Menurut Fahri, sebetulnya Prabowo akan lebih longgar memilih sembilan kader PKS yang diusulkan Dewan Majelis Syuro. Namun, akibat situasi saat ini yang semakin mengerucut (pascaadanya rekomendasi GNPF), hal itu menimbulkan tekanan kepada Prabowo. “Suka main mutlak-mutlakan akhirnya negosiasi gagal,”sebut dewan dari NTB itu.

Ancaman PKS akan abstain dalam Pilpres 2019 sebagai bentuk perjuangan untuk menggenjot perolehan suara dalam Pemilu Legislatif.

Hal itu disampaikan Pengamat Komunikasi Politik Universitas Paramadina, Hendri Satrio, mengatakan sebetulnya permintaan PKS tidak terlalu sulit untuk direalisasikan Prabowo.

Menurut dia, sebenarnya partai yang dimpimpin Sohibul Iman tersebut sedang memperjuangkan band wagon effect atau coattail effect.

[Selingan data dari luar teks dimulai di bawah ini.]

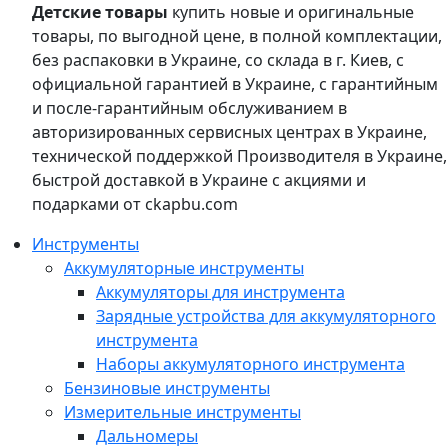
Детские товары
купить новые и оригинальные
товары, по выгодной цене, в полной комплектации,
без распаковки в Украине, со склада в г. Киев, с
официальной гарантией в Украине, с гарантийным
и после-гарантийным обслуживанием в
авторизированных сервисных центрах в Украине,
технической поддержкой Производителя в Украине,
быстрой доставкой в Украине с акциями и
подарками от ckapbu.com
Инструменты
Аккумуляторные инструменты
Аккумуляторы для инструмента
Зарядные устройства для аккумуляторного
инструмента
Наборы аккумуляторного инструмента
Бензиновые инструменты
Измерительные инструменты
Дальномеры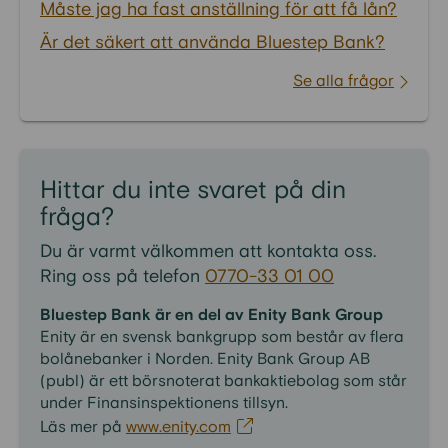
Måste jag ha fast anställning för att få lån?
Är det säkert att använda Bluestep Bank?
Se alla frågor
Hittar du inte svaret på din
fråga?
Du är varmt välkommen att kontakta oss.
Ring oss på telefon
0770-33 01 00
Bluestep Bank är en del av Enity Bank Group
Enity är en svensk bankgrupp som består av flera
bolånebanker i Norden. Enity Bank Group AB
(publ) är ett börsnoterat bankaktiebolag som står
under Finansinspektionens tillsyn.
Läs mer på
www.enity.com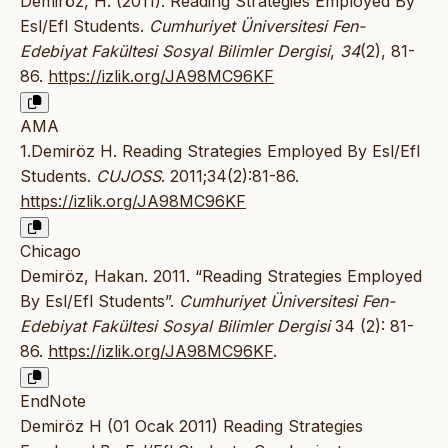
Demiröz, H. (2011). Reading Strategies Employed By
Esl/Efl Students.
Cumhuriyet Üniversitesi Fen-
Edebiyat Fakültesi Sosyal Bilimler Dergisi
,
34
(2), 81-
86.
https://izlik.org/JA98MC96KF
AMA
1.Demiröz H. Reading Strategies Employed By Esl/Efl
Students.
CUJOSS
. 2011;34(2):81-86.
https://izlik.org/JA98MC96KF
Chicago
Demiröz, Hakan. 2011. “Reading Strategies Employed
By Esl/Efl Students”.
Cumhuriyet Üniversitesi Fen-
Edebiyat Fakültesi Sosyal Bilimler Dergisi
34 (2): 81-
86.
https://izlik.org/JA98MC96KF
.
EndNote
Demiröz H (01 Ocak 2011) Reading Strategies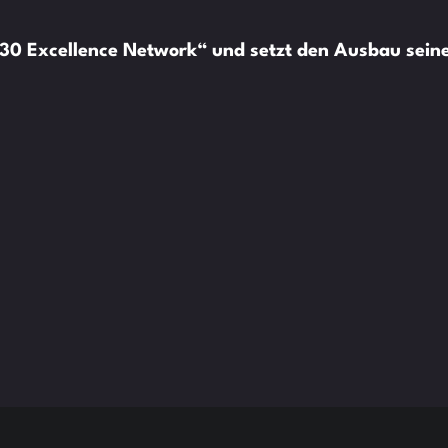
30 Excellence Network“ und setzt den Ausbau seiner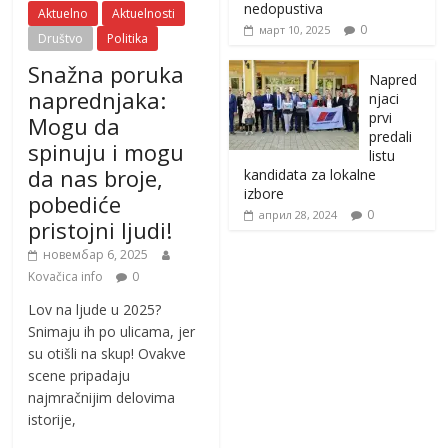
nedopustiva
Aktuelno
Aktuelnosti
0
март 10, 2025
Društvo
Politika
Snažna poruka
Napred
naprednjaka:
njaci
prvi
Mogu da
predali
spinuju i mogu
listu
da nas broje,
kandidata za lokalne
izbore
pobediće
0
април 28, 2024
pristojni ljudi!
новембар 6, 2025
Kovačica info
0
Lov na ljude u 2025?
Snimaju ih po ulicama, jer
su otišli na skup! Ovakve
scene pripadaju
najmračnijim delovima
istorije,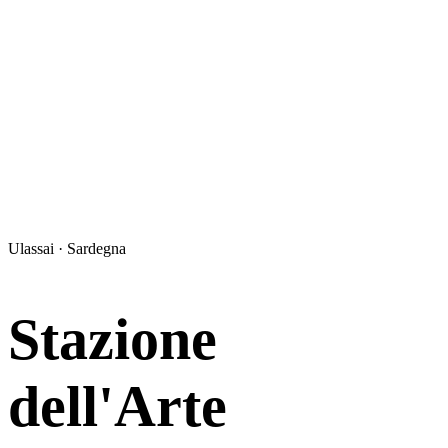
Ulassai · Sardegna
Stazione
dell'Arte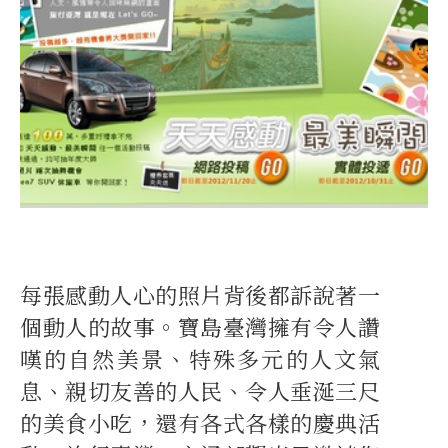
每張感動人心的照片背後都訴說著一
個動人的故事。寶島臺灣擁有令人讚
嘆的自然美景、特殊多元的人文氣
息、親切友善的人民、令人垂涎三尺
的美食小吃，還有各式各樣的慶典活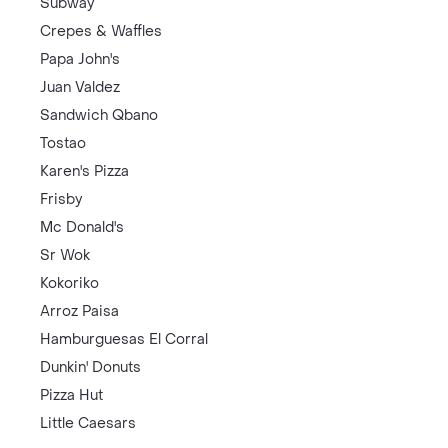
Subway
Crepes & Waffles
Papa John's
Juan Valdez
Sandwich Qbano
Tostao
Karen's Pizza
Frisby
Mc Donald's
Sr Wok
Kokoriko
Arroz Paisa
Hamburguesas El Corral
Dunkin' Donuts
Pizza Hut
Little Caesars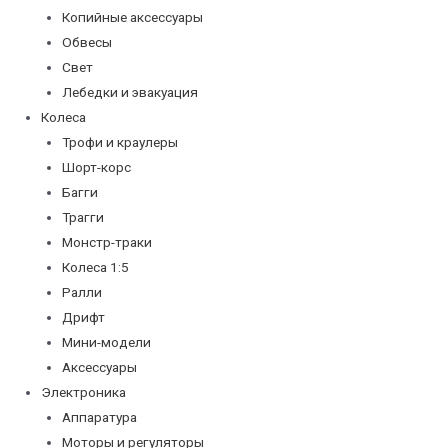
Копийные аксессуары
Обвесы
Свет
Лебедки и эвакуация
Колеса
Трофи и краулеры
Шорт-корс
Багги
Трагги
Монстр-траки
Колеса 1:5
Ралли
Дрифт
Мини-модели
Аксессуары
Электроника
Аппаратура
Моторы и регуляторы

Dimana, siapa yang punya Capres atau Cawapres dalam Pilpres 2019 akan mendulang insentif elektoral yang signifikan.

Tidak hanya PKS, Partai Amanat Nasional juga mengaku belum menetapkan pilihan untuk bergabung dikoalisi Prabowo Subianto maupun Jokowi.

Sekertaris Jendral (Sekjend) PAN, Eddy Soeparno mengatakan, partainya ingin koalisi partai politik dibuat dengan permanen bersama parpol lain, tidak hanya di Pilpres 2019. Untuk itu diakuinya hingga saat ini PAN masih melihat-lihat berbagai dinamika politik yang ada.

“Kita ingin lihat dulu bagaimana proses penentuan arah politik PAN. Kami tengah lakukan komunikasi politik dengan segala aspek yang terkait dengan Pilpres 2019. Di parpol yang nyatakan paslon A atau B maupun yang belum,” kata Eddy saat diskusi PARA Syndicate, di Kebayoran, Jumat (3/8).

PAN, kata dia, tengah menjalin komunikasi intensif dengan semua pihak sebelum mengambil keputusan. Hasil komunikasi PAN itu akan dibawa ke Rakernas untuk diputuskan.

“Semua tokoh yang berpeluang masuk di Pilpres juga kita lakukan komunikasi. Agar nanti di Rakernas semua info yang terangkum dapat hasilkan keputusan yang bisa diikuti semua kader semua,” paparnya.

Eddy mencontohkan, pada 2009 lalu Ketum Partai Demokrat (PD) SBY pada periode ke- 2 mendeklarasi Capres dan Cawapres yang dilakukan 2 minggu sebelum tenggat waktu pendaftaran capres, sehigga sebelum waktu pendaftaran dibuka beliau (SBY) sudah yakin dengan keputusannya.

Namun, saat ini menurutnya dinamikanya berbeda. Ia mengatakan baik di kubu Jokowi atau kubu Prabowo sekarang masih lakukan komunikasi politik yang intensif guna mematangkan kubu koalisi masing-masing. “2019 bukan kontestasi cari pemimpin 5 tahun ke depan tapi hasilkan koalisi yang permanen untuk jangka waktu panjang 40-45 tahun atau lebih. Kebijakan nasional tetap stabil,” pungkasnya.